In July, during the official election period, a demonstration was jointly organized by Fulani and Dogon groups to report on the crisis in the Mopti region. One demonstrator told RFI, “People are always afraid, either of armed groups or of the Malian army itself. Currently, the Malian army is the most feared in the Mopti region because of various abuses.”

A recent article in the French daily Libération illustrates the alienation of the Malian people from the government and state whose authority the Canadian military is now upholding: “The Fulani have always been hounded by the State, victims of racketeering, despised [...] The repeated abuses of the Malian army reinforce their mistrust of the State, and push some among the youth to turn to [Islamist militias].”

The anti-democratic and unpopular character of Mali’s imperialist-backed government underscores the hypocritical and cynical nature of Canada’s claims to be mounting a “humanitarian” intervention in the west African country. This false narrative is promoted by the entire political establishment, including the social-democratic NDP.

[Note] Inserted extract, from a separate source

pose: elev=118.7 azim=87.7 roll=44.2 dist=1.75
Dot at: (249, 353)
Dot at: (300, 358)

The two-round presidential election that concluded August 12 was a charade, aimed at providing the Malian government with “democratic” credentials. According to UNMISMA, a massive deployment of the security forces that have routinely resorted to atrocities would ensure the integrity of the vote. In reality, there was little voting in much of the country. In central Mali, where popular opposition to the current government is strongest, violence and threats of violence contributed to a very low turnout.

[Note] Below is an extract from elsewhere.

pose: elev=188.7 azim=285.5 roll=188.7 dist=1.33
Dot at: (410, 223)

On August 16, Ibrahim Boubacar Keïta (IBK) was declared re-elected with 67.16 percent of the votes against 32.84 percent for his opponent, Soumaïla Cissé. The latter is accusing the government of vote-buying and ballot-stuffing, and charging that government troops disrupted his campaign, including by arresting campaign leaders.

Nevertheless, UNMISMA was quick to give its stamp of approval for Keïta’e re-election, declaring in a press release that “the International Community will continue to work with Mali’s elected authorities for lasting peace and genuine security throughout the country.”